[DATA Boundary: Start]
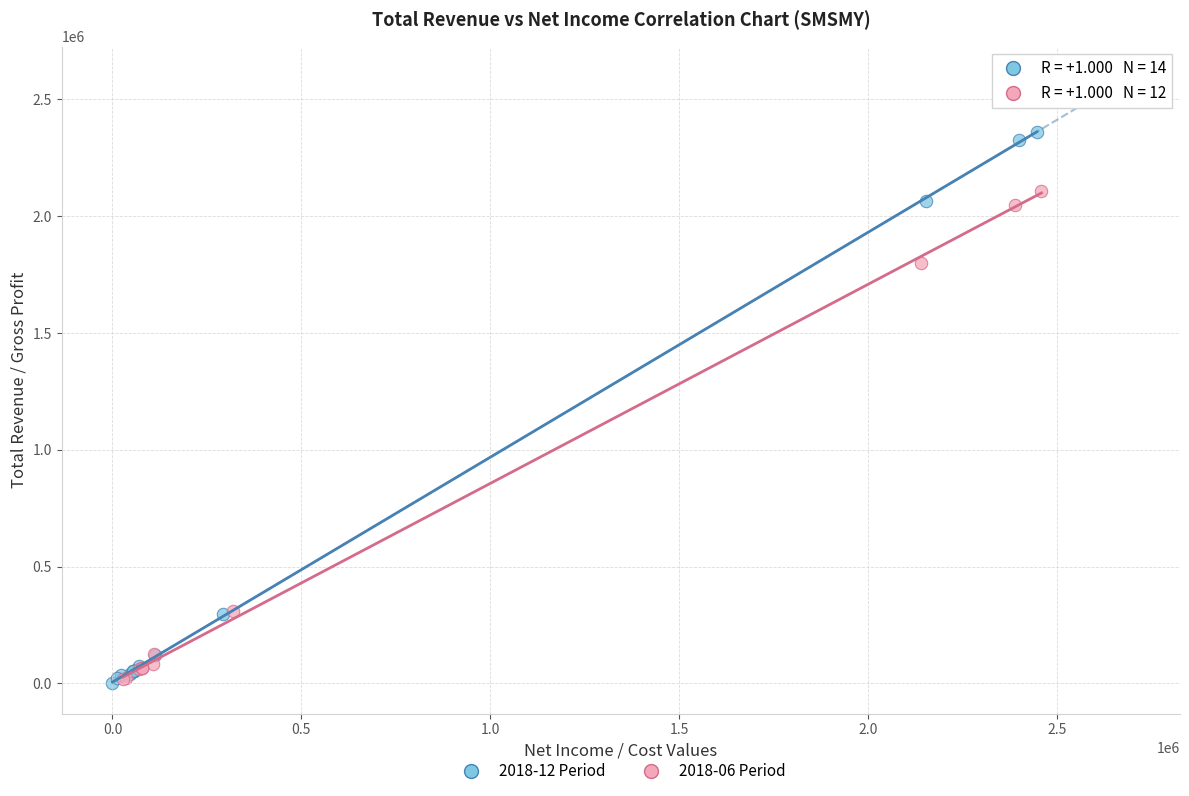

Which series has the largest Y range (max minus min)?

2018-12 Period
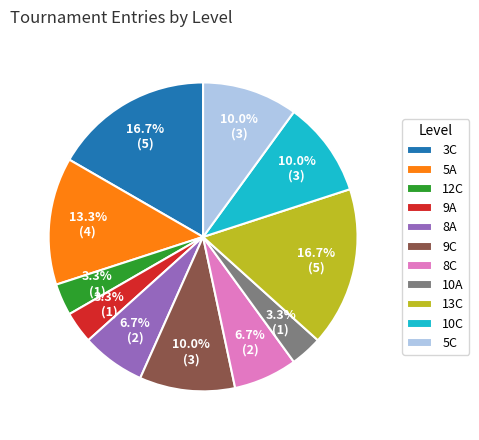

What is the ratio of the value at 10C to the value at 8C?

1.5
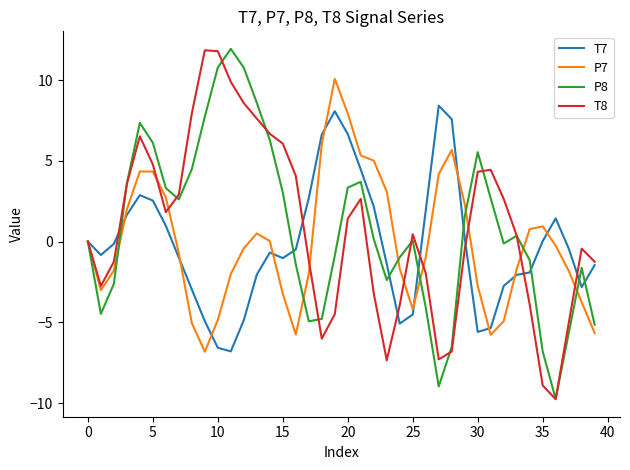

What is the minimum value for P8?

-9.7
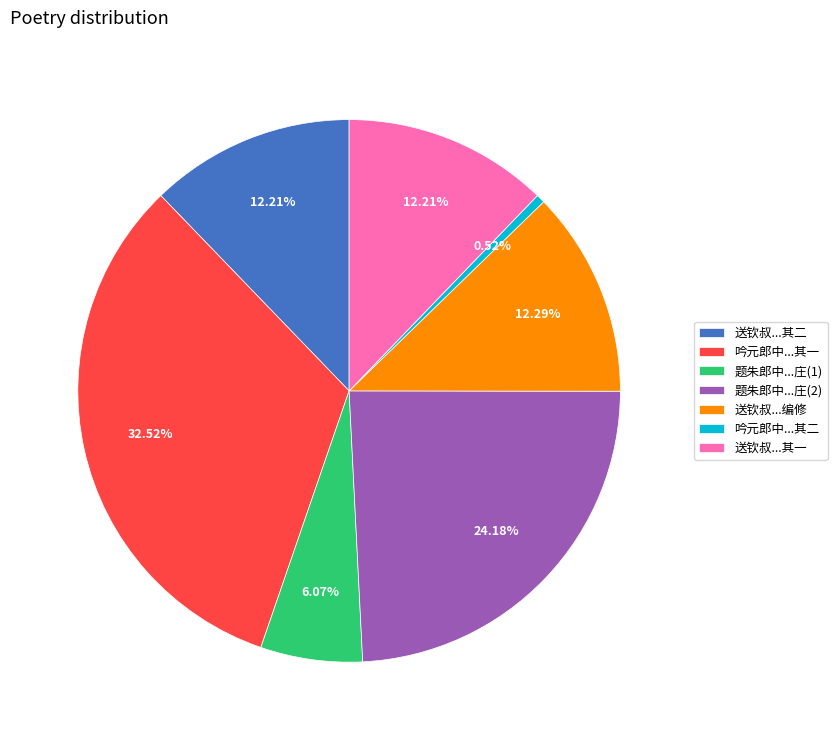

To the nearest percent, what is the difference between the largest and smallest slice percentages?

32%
[DATA Boundary: End]
HOW TO COMPLETE THIS TASK> Reproduce the records above line for line, leaving out the pictures.

ANSWER BOX>
Which series has the largest Y range (max minus min)?

2018-12 Period

What is the ratio of the value at 10C to the value at 8C?

1.5

What is the minimum value for P8?

-9.7

To the nearest percent, what is the difference between the largest and smallest slice percentages?

32%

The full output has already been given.